Sunday, September 03, 2006

The "Apples" Poem

I've been trying to place this poem of mine, entitled 'Apples", for over a year now. It takes months to get replies from most poetry magazines, of course, but all the same, I do love this particular poem and am really quite disappointed that none of the editors I tried took a shine to it. Though perhaps I like it too much and therefore can't see if or where it fails as a piece of writing. Or maybe the editors just weren't the right type for this poem. Whatever.

There is perhaps an air of late fifties and early sixties' nostalgia about this poem, as if it had come straight out of that era, and perhaps it did, in a way, with echoes of other famous poems about horses written about that time. It has an unusually gentle and domestic feel to it, which is rather out of step with many of the poems I've written over the past ten years.

Maybe I'm mellowing at last ...

Anyway, 'Apples" will be published soon enough in my new poetry collection, BOUDICCA & CO., due out from Salt in a few months' time - which basically means I can't submit it to a magazine now, with book publication so close at hand. So I'm posting the poem up here on my blog instead, with this photograph of last year's apples in my own back garden to accompany it.

Enjoy!



Apples

The horses come here for apples twice a day,
nudging the fence and rubbing themselves
against trees, trampling earth
with their hunters’ hooves while they wait.
At first we fed them with palms held flat,
away from the substantial teeth and those warm
brownish lips lifting up to reveal them.
But one always dropped his apple
into white-flowered nettles under the fence
and the other would stoop
to retrieve it, thick sinewy neck supple
as a giraffe’s. So now we roll them into the field
or throw them, over-arm, so they bounce
and split soft apple everywhere.
Some days the children are outside playing
and I lift them up, let the baby
grab at a sleek nose with her clumsy fingers
while the boys stare, mesmerised
by the moist brown eyes and those lashes -
like false ones! - seductively curling.
The gentler one comes on his own sometimes,
whinnying and snuffling at the fence.
He turns a wide circle under the horse-chestnut
before moving on, apples
just out of reach and no one in the garden.

4 comments:

Alex said...

Ms. Holland,

I'm something of a writer too, though at all acclaimed. I do some "venting" myself, though it is called "rantage" in my corner.

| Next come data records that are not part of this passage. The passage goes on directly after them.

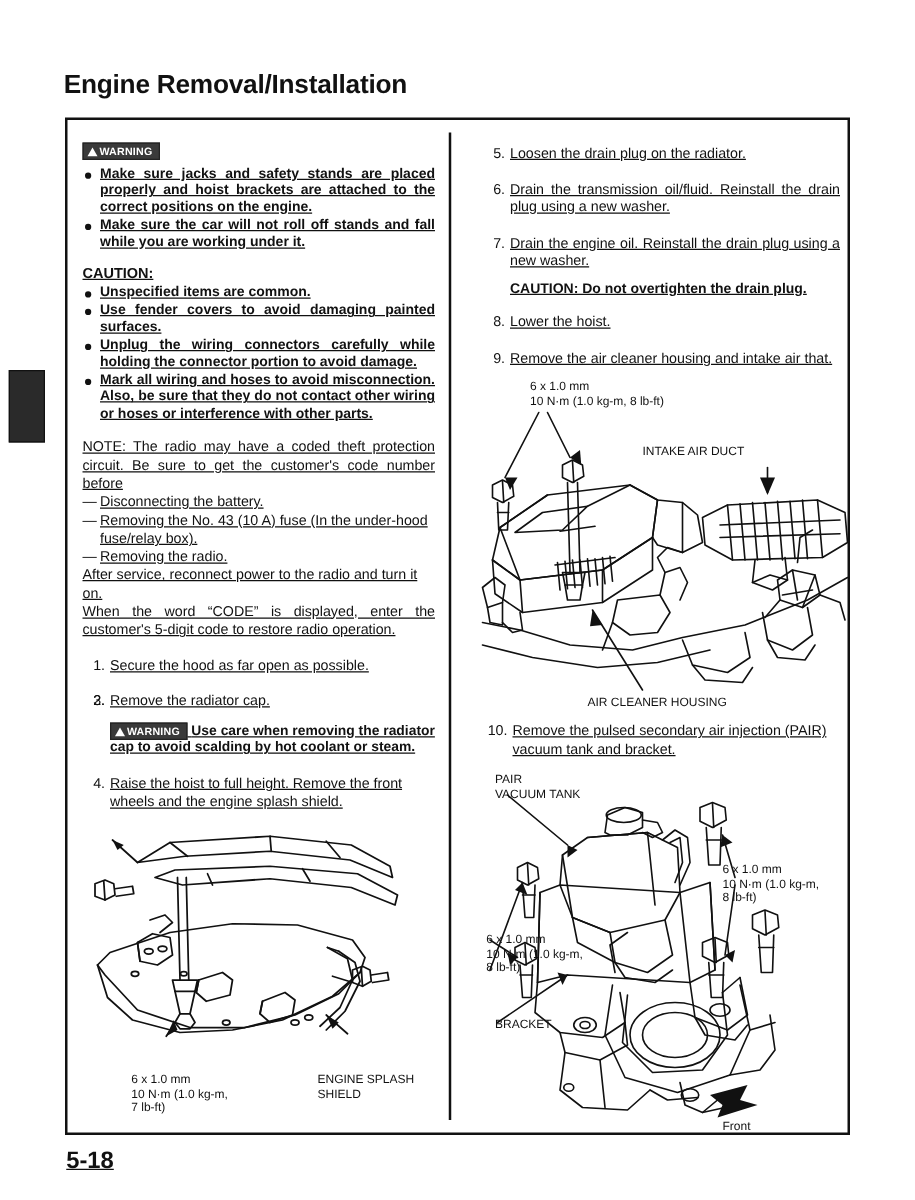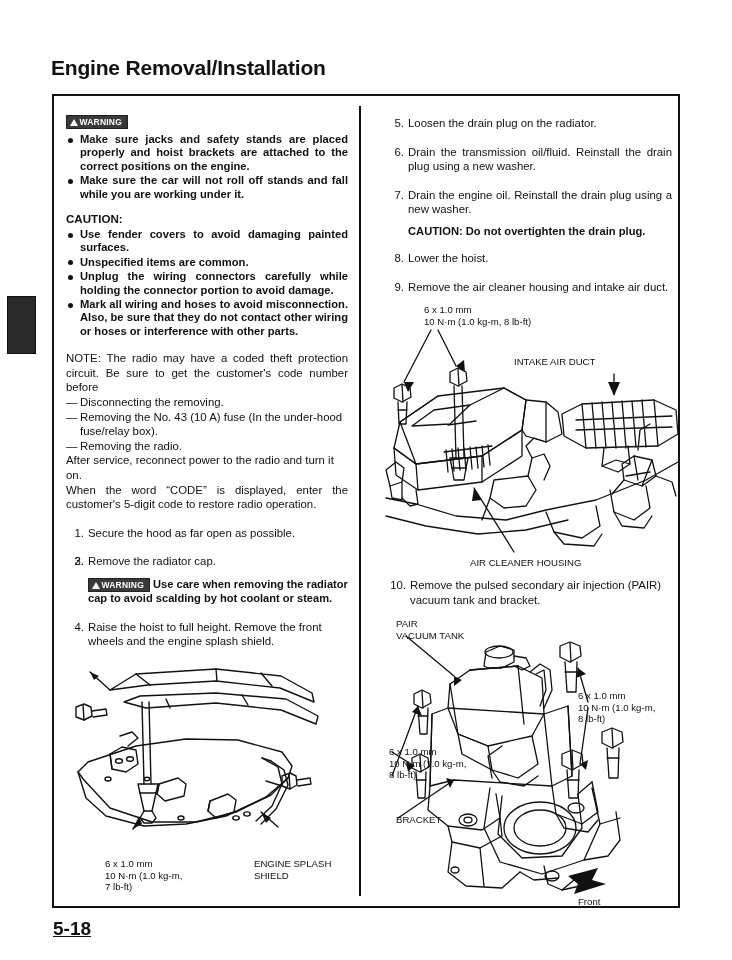"WARNING" .col { text-decoration: none -> underline }
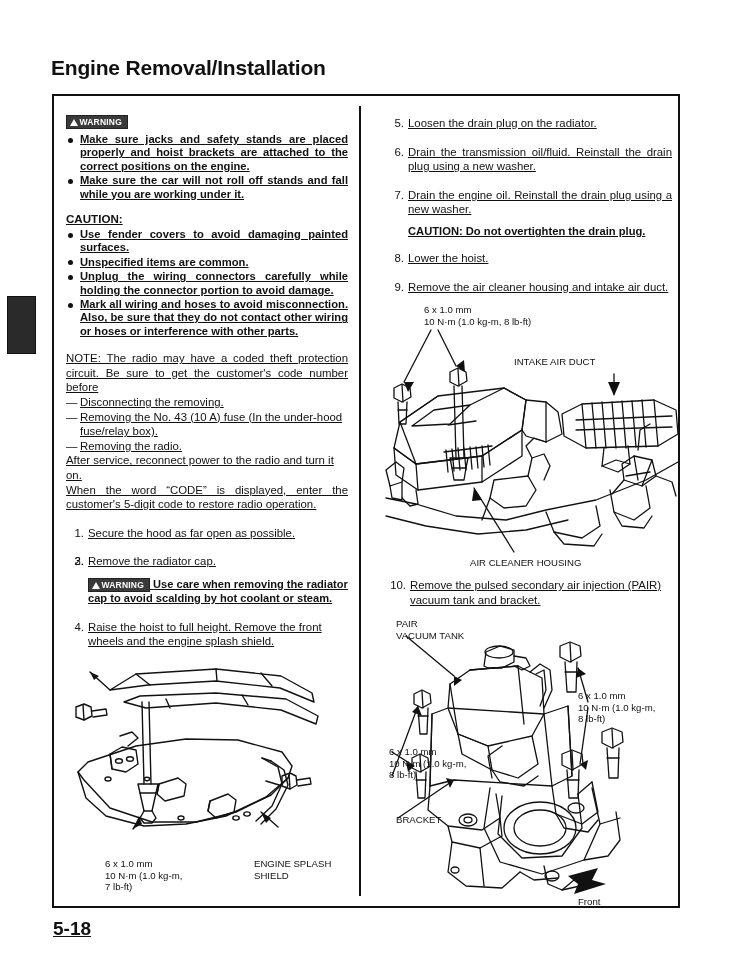"Use fender covers to avoid" li { order: before "Unspecified items are common." -> after "Unspecified items are common." }
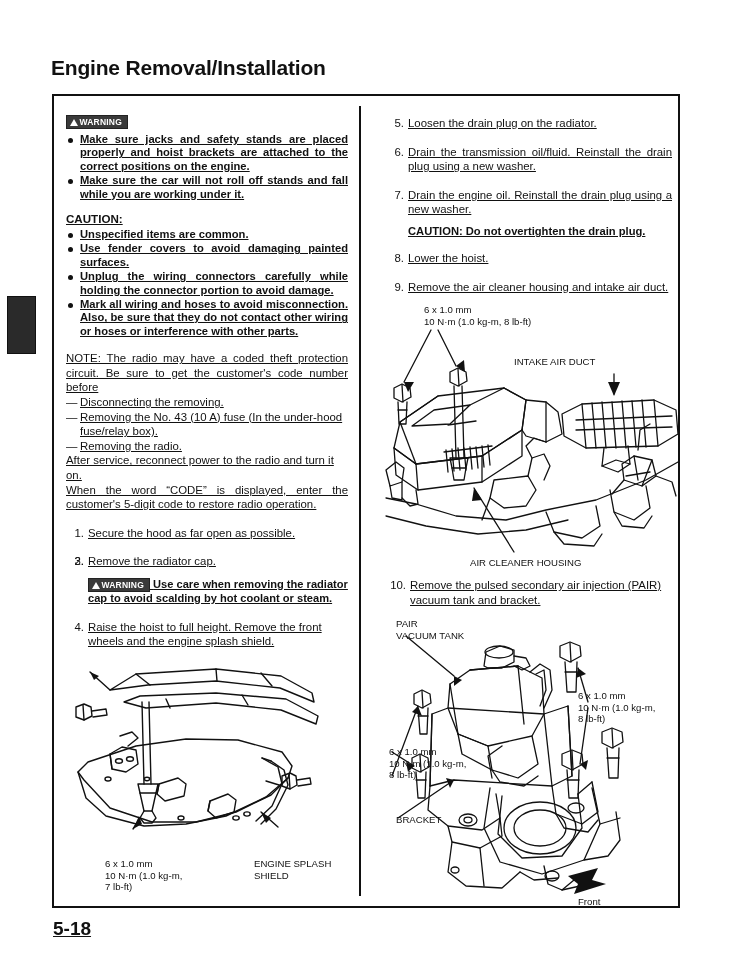"Remove the air cleaner housing" span { text: duct -> that }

I welcome you to the Book Meme. Follow the format below, if you please, and then pay it forward to five other bloggers.

Sincerely,

Alex

http://alexcacioppo.blogspot.com/2006/09/enterprising-blogger-beep-beep-tagged.html

Alex said...

http://alexcacioppo.blogspot.com/2006/09/enterprising-blogger-
beep-beep-tagged.html

Hopefully the address you go through this time.

Jane Holland said...

You have an interesting site, Alex, thanks for dropping by mine. However, I almost never do the chain-site thing where you do X to 5 or 10 other bloggers etc. I consider that intrusive and - to be honest - wholly unnecessary. People who find your site naturally and return there from time to time tend to be the sort of people you actively WANT to attract. Attracting random hits from random browsers is not interesting to me, nor is it an effective way of promoting yourself!

Now if yours was a UK POETRY site, that would be different ...

But I wish you good luck with your blog, all the same. Thanks for stopping by and leaving a comment.

J x

changapeluda said...

Sweet.

Makes me want to imagine my hand with one of those apples in it...flat so the horse doesn't bite my fingers!